> _Exercise prompt_
Read through the lines below for the string "Right" and copy each one that has it.

Images with bounding boxes:
+++
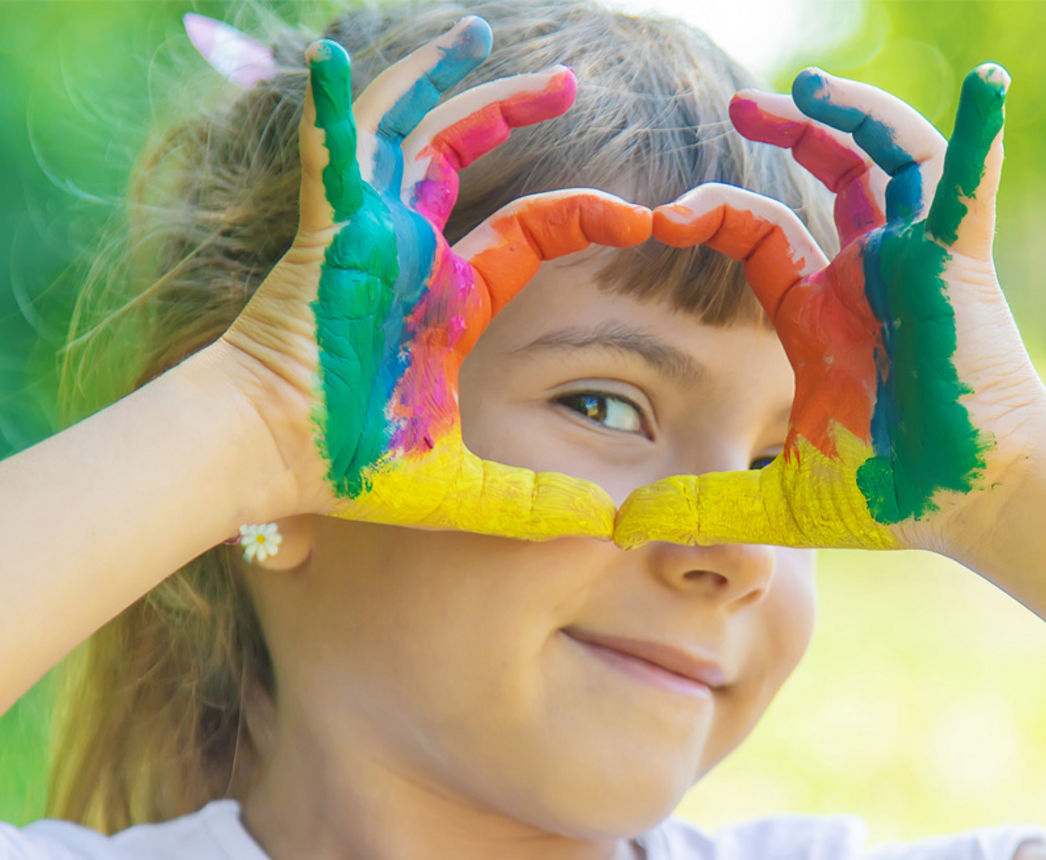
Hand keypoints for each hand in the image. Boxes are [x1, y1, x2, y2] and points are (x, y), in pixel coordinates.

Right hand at [218, 18, 650, 539]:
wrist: (272, 459)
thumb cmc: (353, 465)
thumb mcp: (465, 486)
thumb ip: (535, 502)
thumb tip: (612, 525)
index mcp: (449, 297)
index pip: (529, 229)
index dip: (583, 213)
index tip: (642, 211)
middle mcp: (411, 250)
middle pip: (466, 154)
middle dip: (513, 108)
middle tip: (570, 77)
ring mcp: (367, 231)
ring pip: (407, 129)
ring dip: (442, 78)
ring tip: (483, 28)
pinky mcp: (325, 230)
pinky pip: (327, 152)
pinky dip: (328, 104)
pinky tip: (334, 53)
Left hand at [614, 64, 1045, 551]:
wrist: (971, 507)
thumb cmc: (893, 493)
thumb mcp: (776, 494)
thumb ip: (702, 503)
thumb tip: (623, 528)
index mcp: (822, 311)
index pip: (763, 232)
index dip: (714, 213)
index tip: (659, 218)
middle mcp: (869, 274)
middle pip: (834, 171)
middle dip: (793, 128)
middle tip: (739, 103)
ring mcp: (915, 263)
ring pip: (890, 157)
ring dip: (855, 113)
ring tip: (804, 83)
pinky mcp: (957, 266)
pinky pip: (968, 183)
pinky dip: (980, 129)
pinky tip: (988, 81)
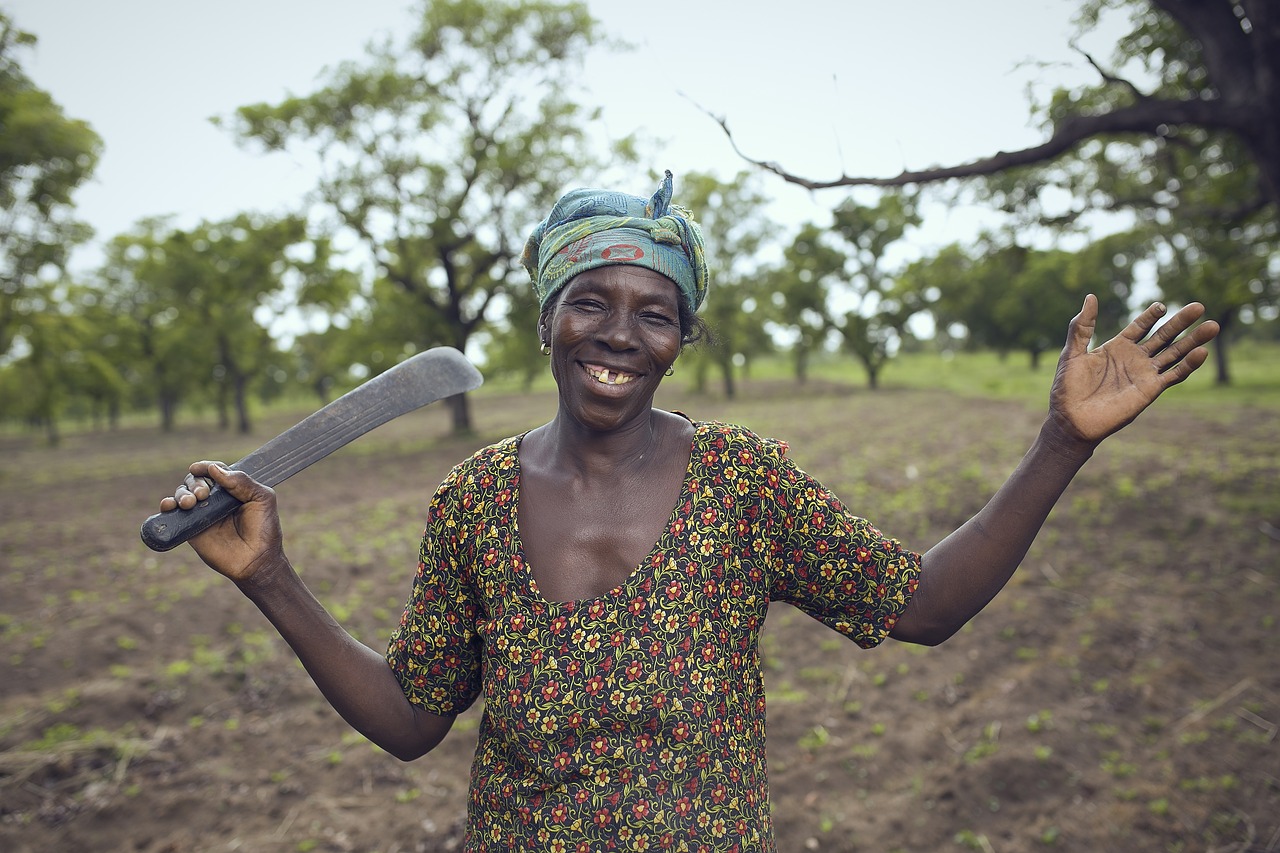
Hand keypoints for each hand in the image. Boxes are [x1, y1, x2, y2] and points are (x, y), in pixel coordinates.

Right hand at [159, 461, 284, 585]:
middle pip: (195, 480)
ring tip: (190, 503)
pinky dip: (167, 506)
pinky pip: (173, 514)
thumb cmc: (264, 529)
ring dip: (181, 493)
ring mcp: (202, 514)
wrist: (256, 560)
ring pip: (182, 494)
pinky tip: (169, 505)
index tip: (199, 468)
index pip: (215, 471)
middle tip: (203, 494)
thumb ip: (242, 481)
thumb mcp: (262, 499)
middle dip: (194, 482)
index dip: (205, 467)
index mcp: (233, 489)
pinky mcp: (191, 529)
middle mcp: (215, 500)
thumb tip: (215, 469)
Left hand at [1049, 295, 1218, 444]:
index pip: (1140, 326)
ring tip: (1212, 326)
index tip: (1161, 306)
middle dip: (1180, 322)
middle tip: (1199, 307)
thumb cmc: (1067, 388)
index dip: (1151, 315)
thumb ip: (1082, 326)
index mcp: (1117, 347)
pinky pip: (1174, 376)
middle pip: (1163, 336)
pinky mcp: (1150, 390)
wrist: (1071, 419)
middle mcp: (1135, 359)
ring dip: (1193, 341)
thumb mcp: (1073, 352)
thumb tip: (1090, 296)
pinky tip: (1201, 352)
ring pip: (1174, 353)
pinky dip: (1188, 365)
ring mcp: (1144, 374)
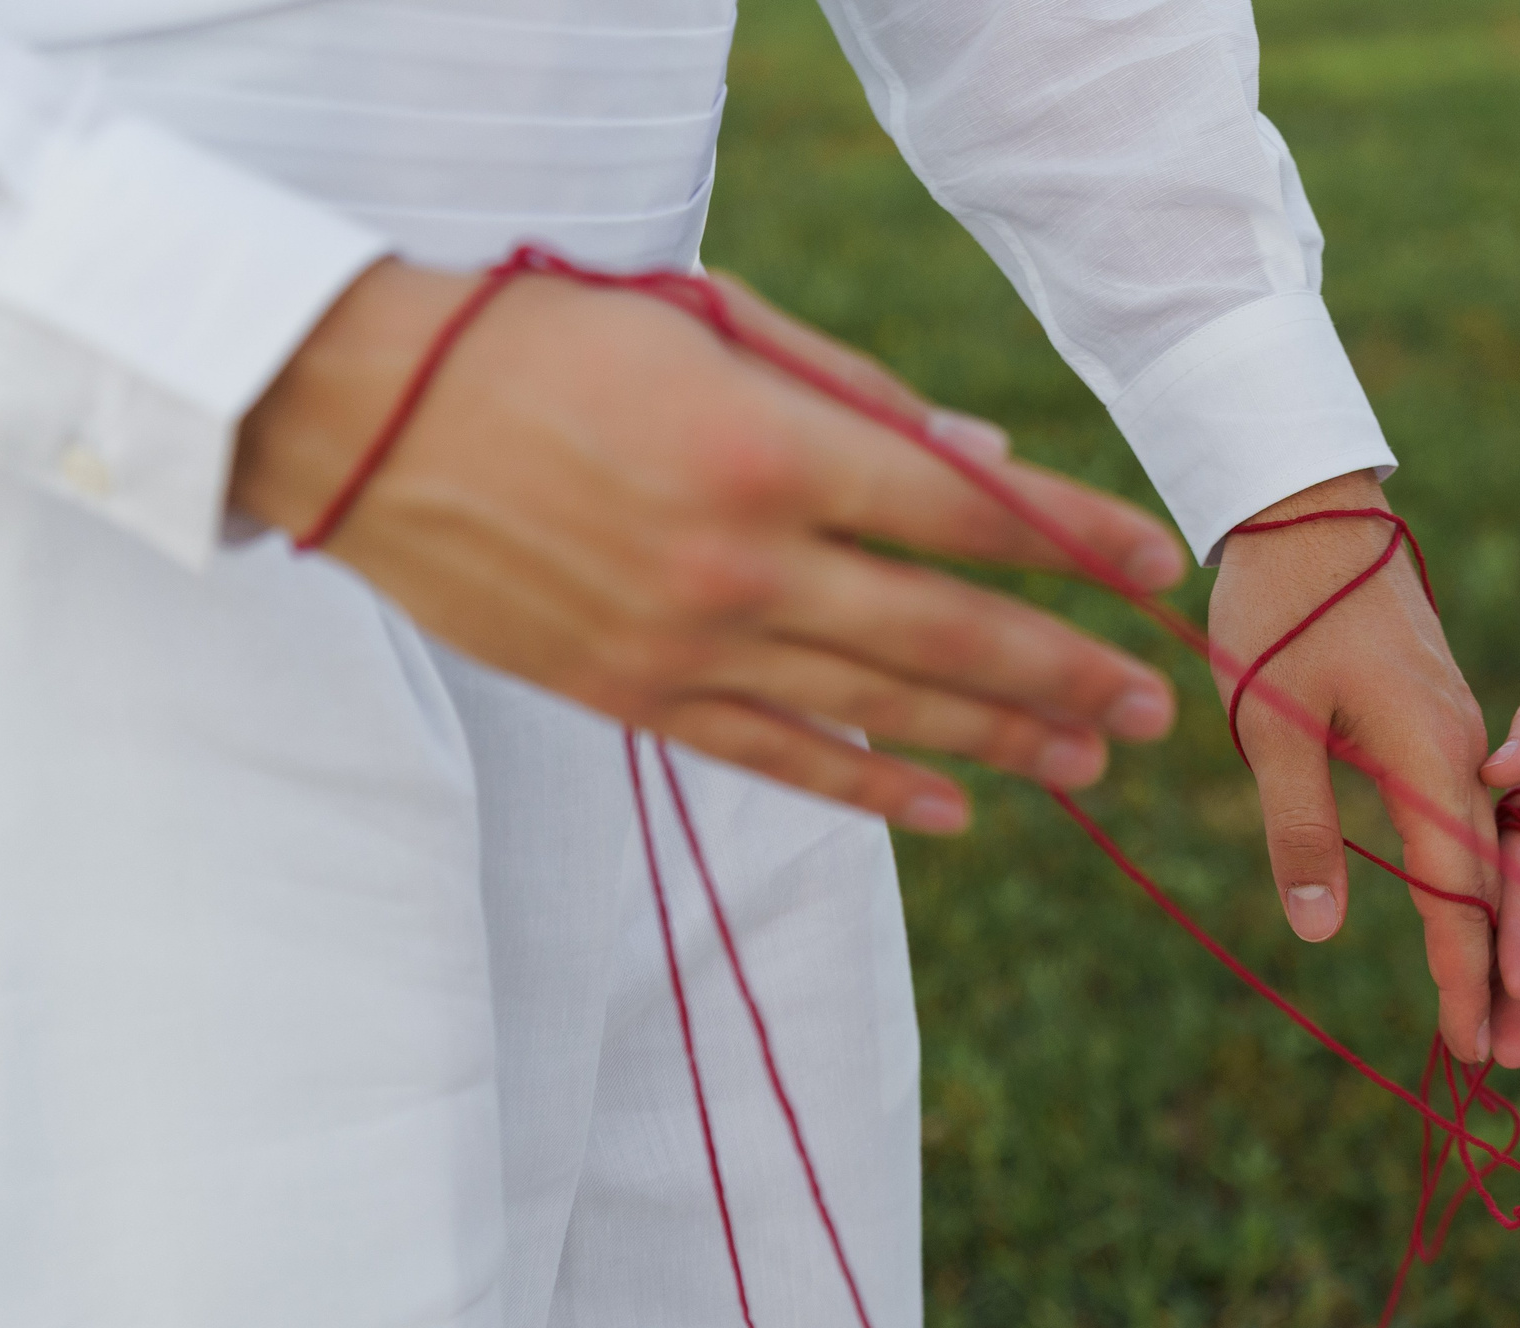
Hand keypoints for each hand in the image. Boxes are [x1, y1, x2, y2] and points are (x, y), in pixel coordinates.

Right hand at [232, 260, 1188, 833]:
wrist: (364, 418)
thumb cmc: (548, 341)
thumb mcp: (711, 327)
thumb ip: (856, 398)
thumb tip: (980, 458)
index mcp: (772, 448)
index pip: (967, 511)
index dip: (1073, 540)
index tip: (1155, 567)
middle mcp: (746, 561)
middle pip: (949, 633)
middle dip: (1067, 671)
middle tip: (1155, 707)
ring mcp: (691, 642)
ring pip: (880, 709)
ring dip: (998, 740)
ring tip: (1090, 761)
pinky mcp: (639, 696)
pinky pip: (780, 756)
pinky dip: (871, 785)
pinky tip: (951, 808)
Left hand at [1208, 471, 1496, 1060]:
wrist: (1310, 506)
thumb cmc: (1281, 609)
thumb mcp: (1274, 727)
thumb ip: (1301, 826)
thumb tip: (1322, 929)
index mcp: (1430, 756)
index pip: (1457, 892)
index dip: (1466, 975)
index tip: (1472, 1047)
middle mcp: (1463, 749)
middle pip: (1486, 882)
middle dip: (1492, 973)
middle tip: (1493, 1056)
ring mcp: (1457, 729)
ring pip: (1481, 849)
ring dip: (1484, 928)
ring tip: (1489, 1001)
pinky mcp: (1439, 714)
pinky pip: (1468, 811)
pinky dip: (1471, 872)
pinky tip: (1465, 907)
+++
> _Answer space_
Right hand at [218, 18, 650, 539]:
Right hand at [159, 461, 284, 585]:
Right hand at [232, 260, 1188, 833]:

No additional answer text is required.